Sweetness is a perception. Bitterness in the tannins of the wine, like the caffeine in colas, serves to reduce the perception of sugar. As does acidity. Hence the charming phosphoric acid in cola, and the significance of natural acidity in wine.

How many of us think that a Coke is less sweet than the average Riesling or sweet wine? Would you be surprised to learn that Coke has about the same level of sugar, at 108 g/L, as some of the sweetest dessert wines? For example, a 5 puttonyos Tokaji Aszu has 120 g/L of residual sugar (a 4 puttonyos has 90). By the way if you have never had a 5 puttonyos Tokaji, try one, they’re outstanding!

“We each have our own thresholds for not only sweet, but for all flavors.”

I often use lemonade as an example of this delicate balance. The sour acid of the lemons is balanced by the sweetness of the sugar. Too much of one or the other and you get a drink that is too sour or too sweet–for you. Offer the same drink to someone else, it may be perfect to them. We each have our own thresholds for not only sweet, but for all flavors.

For a well balanced Riesling, or any wine with residual sugar, the key is a careful balance between sweet and sour. This vinous juggling act is one of the toughest in winemaking, and not everyone gets it right. So why then are sweeter white wines so rarely given the respect they may deserve? Talk about decent sweet wines, and the conversation almost always leaps to the amazing dessert wines of the world, while bypassing those with less sugar.

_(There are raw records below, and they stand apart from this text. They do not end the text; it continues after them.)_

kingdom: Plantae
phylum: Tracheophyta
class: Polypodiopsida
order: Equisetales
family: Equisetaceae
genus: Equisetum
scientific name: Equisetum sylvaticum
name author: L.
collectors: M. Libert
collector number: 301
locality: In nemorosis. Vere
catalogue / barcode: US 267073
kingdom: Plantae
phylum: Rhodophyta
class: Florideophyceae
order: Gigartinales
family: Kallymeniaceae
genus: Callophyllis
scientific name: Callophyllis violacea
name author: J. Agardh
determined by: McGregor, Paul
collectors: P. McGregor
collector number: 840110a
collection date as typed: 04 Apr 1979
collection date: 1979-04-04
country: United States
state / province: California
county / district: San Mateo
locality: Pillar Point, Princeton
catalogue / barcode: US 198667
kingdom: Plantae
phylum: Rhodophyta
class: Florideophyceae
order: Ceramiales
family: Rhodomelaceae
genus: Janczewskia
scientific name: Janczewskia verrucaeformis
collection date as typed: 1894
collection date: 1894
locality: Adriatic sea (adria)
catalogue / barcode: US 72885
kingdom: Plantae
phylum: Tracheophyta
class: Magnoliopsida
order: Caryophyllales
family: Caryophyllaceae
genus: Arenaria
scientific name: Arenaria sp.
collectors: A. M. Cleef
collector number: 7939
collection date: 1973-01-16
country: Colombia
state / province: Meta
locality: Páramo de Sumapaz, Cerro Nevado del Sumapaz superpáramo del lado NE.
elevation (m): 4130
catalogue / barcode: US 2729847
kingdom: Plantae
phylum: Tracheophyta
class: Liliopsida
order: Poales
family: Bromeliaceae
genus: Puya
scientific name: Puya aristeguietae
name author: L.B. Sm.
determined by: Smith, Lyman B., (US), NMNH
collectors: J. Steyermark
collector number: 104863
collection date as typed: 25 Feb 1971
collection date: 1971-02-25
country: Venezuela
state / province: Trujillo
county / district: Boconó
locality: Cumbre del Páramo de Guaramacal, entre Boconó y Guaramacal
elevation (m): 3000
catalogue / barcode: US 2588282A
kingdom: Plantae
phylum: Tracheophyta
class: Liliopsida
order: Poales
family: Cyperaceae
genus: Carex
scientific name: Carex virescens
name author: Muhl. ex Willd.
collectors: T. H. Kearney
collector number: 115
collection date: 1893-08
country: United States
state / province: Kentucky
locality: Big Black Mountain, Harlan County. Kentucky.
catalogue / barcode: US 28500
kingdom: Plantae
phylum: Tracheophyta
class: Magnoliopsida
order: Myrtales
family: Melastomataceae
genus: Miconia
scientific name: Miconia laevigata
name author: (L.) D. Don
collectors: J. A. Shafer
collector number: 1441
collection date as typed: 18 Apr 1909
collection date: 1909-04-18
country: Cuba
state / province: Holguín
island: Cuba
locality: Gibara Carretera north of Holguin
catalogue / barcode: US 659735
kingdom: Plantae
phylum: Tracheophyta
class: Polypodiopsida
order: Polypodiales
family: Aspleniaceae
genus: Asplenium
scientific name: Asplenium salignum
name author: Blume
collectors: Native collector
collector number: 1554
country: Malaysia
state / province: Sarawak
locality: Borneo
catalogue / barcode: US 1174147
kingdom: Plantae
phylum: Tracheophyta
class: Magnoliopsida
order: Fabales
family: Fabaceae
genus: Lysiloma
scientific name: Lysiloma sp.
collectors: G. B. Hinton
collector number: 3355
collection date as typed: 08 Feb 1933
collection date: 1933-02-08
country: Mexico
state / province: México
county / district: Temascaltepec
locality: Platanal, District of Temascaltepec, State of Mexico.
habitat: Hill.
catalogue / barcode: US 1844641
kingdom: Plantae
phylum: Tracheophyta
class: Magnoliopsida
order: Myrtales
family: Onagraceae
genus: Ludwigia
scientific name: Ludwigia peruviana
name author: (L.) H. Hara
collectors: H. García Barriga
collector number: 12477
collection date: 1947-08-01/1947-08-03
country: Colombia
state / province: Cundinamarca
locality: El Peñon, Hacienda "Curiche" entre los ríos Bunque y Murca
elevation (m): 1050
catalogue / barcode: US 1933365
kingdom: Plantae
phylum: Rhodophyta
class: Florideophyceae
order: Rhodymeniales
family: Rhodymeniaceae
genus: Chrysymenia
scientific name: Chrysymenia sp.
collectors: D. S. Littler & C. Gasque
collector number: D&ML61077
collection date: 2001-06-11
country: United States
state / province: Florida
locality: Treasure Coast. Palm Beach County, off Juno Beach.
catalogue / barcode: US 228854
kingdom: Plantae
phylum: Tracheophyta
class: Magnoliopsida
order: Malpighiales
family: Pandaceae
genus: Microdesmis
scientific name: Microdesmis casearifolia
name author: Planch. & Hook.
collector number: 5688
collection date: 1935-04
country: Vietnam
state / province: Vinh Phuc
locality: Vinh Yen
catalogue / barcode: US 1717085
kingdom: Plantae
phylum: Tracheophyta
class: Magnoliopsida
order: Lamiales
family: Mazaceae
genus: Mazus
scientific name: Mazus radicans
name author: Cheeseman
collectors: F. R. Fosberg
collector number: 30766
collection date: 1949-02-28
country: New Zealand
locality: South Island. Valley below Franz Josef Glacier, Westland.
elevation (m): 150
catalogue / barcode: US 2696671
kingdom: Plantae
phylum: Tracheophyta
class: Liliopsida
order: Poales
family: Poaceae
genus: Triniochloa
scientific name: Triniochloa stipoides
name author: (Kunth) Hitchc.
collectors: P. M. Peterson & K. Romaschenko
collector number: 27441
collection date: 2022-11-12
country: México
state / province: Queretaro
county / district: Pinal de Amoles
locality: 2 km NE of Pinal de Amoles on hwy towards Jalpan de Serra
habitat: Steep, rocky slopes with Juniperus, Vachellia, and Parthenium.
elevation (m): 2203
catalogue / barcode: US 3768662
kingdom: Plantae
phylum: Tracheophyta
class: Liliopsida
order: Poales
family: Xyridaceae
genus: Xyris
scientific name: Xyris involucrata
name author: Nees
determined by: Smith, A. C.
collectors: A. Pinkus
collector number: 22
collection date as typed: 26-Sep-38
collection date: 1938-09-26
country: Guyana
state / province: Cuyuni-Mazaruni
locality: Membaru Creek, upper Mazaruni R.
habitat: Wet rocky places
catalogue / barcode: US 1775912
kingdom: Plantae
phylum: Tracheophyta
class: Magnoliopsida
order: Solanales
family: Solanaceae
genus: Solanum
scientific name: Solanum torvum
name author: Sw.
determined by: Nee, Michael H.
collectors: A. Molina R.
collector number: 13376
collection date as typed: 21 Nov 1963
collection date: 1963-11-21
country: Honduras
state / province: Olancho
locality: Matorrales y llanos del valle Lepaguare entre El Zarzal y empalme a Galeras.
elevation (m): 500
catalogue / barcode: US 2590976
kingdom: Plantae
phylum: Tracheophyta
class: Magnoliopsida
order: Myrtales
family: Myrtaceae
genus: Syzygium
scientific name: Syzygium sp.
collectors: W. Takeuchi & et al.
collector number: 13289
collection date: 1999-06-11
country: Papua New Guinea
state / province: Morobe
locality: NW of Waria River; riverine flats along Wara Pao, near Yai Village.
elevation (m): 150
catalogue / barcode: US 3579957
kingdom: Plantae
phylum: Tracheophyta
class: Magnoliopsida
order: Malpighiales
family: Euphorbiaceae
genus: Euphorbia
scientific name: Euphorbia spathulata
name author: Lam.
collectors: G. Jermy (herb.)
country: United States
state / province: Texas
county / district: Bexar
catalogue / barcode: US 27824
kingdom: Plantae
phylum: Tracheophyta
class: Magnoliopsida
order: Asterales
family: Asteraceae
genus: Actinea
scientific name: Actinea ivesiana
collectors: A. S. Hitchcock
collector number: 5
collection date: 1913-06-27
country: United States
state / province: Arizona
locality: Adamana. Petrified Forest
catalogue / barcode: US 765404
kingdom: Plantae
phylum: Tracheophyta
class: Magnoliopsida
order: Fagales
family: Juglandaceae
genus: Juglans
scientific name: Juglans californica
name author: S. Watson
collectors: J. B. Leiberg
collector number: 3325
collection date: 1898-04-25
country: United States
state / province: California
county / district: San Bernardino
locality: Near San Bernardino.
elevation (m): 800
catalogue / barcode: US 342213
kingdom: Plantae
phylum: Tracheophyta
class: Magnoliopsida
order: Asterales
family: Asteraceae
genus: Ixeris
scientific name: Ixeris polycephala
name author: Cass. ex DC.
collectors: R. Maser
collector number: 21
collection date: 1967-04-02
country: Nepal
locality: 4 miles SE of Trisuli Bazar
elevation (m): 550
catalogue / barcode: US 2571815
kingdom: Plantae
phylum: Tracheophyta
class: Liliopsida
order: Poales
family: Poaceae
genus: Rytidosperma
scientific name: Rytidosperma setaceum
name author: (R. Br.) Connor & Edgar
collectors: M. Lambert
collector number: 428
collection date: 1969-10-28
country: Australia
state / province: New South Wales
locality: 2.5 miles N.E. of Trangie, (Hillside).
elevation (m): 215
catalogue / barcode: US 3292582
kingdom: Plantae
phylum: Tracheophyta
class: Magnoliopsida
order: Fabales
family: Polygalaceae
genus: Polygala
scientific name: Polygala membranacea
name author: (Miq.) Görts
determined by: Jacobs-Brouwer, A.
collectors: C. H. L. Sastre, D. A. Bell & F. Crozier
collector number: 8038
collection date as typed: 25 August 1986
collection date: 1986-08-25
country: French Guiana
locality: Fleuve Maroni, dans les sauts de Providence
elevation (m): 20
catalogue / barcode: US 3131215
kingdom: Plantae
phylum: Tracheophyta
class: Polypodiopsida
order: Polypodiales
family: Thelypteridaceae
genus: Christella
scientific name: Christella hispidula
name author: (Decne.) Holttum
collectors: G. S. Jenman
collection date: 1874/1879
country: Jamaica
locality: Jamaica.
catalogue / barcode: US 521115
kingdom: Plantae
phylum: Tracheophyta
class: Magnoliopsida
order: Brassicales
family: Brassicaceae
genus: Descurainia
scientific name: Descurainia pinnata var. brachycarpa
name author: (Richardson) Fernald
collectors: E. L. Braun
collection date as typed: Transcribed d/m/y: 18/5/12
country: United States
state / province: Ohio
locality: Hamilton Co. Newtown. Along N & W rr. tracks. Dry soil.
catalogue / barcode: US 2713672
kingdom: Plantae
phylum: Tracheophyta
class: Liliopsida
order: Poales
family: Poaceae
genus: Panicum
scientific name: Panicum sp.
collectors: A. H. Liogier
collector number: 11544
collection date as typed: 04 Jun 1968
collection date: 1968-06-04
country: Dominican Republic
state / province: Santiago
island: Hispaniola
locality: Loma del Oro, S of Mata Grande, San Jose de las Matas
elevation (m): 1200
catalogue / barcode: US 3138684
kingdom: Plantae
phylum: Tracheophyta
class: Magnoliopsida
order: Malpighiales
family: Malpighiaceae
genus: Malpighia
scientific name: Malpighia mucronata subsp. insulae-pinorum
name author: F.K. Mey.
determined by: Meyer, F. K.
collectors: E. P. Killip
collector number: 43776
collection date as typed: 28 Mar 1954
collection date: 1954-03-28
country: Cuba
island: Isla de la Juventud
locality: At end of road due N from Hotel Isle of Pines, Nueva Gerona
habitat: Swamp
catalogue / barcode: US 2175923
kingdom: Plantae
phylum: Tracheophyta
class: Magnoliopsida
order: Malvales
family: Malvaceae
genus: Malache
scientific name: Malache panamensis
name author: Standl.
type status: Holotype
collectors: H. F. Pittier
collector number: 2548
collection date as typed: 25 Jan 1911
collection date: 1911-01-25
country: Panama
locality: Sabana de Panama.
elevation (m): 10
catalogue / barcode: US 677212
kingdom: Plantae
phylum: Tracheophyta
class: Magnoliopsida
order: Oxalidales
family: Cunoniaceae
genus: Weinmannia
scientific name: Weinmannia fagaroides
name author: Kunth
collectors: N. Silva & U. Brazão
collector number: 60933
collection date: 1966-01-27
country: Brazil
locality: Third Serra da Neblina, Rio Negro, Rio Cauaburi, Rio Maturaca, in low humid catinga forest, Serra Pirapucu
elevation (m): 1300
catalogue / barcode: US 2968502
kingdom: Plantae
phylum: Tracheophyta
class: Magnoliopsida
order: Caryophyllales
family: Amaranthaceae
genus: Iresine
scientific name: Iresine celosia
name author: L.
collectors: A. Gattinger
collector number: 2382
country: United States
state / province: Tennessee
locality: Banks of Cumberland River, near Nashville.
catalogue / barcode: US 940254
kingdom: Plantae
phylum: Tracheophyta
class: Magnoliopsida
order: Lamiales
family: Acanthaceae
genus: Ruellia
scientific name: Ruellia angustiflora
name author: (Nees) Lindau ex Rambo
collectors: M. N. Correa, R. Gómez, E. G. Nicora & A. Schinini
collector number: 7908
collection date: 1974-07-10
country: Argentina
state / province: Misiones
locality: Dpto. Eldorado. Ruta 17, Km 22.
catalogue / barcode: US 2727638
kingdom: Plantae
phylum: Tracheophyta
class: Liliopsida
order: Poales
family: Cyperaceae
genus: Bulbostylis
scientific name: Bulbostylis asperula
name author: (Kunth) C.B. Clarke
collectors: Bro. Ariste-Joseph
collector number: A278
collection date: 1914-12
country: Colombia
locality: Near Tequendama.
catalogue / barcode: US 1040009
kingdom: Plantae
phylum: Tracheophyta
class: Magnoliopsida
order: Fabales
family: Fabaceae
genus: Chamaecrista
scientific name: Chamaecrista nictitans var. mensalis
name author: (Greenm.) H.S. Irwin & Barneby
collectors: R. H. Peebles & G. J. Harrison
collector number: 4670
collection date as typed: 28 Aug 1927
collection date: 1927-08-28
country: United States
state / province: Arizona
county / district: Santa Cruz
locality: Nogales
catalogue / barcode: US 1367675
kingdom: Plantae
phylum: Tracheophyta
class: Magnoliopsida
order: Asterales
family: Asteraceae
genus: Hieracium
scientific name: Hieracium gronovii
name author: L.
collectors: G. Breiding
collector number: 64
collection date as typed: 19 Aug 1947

Where Does Sugar in Wine Come From?

The sugar in wine is called residual sugar or RS, and it doesn’t from corn syrup or granulated sugar, but from the natural sugars found in wine grapes which include fructose and glucose. During winemaking, yeast typically converts all the sugar into alcohol making adry wine. However sometimes, not all the sugar is fermented by the yeast, leaving some sweetness leftover

Anti-Sweetness in Wine… A Class Thing?

Perception again, only this time the perception is not about the taste, but the “class” of the wine. There is a scale of class in most people’s minds about wine that is often related to price. Those at the top are either dry, or the rare expensive dessert wines. Those wines at the bottom of the scale are usually full of residual sugar, masking the cheap ingredients they are made from. These wines are marketed to those who care more about the alcohol than the taste. The sweet wines I am advocating are those in the forgotten middle class.

Be not ashamed of your love of sweeter wines

Mention Riesling, Gewürztraminer and Muscat, and most people will immediately assume you are talking about sweeter wines. And while I am indeed talking about sweeter wines in this case, these grapes also excel as dry wines. This is less the case for the many hybrids and white wine grapes grown in lesser known wine regions around the world (e.g. most of the US).

These grapes, with names like Vidal Blanc and Chambourcin, are more to my personal taste when they are made in a sweeter style. Because of their fear of sugar, I feel that too many winemakers work too hard to make dry wines from these varieties. Fermenting away the sweetness that is so often the source of their charm.

Be not ashamed of your love of sweeter wines, no matter what the grape variety. And if you have not yet opened your heart to these luscious beauties, be not afraid to explore. Laugh at those who would pooh-pooh your choices, knowing that they too often suffer for what they perceive as art, while you enjoy a good a quaff.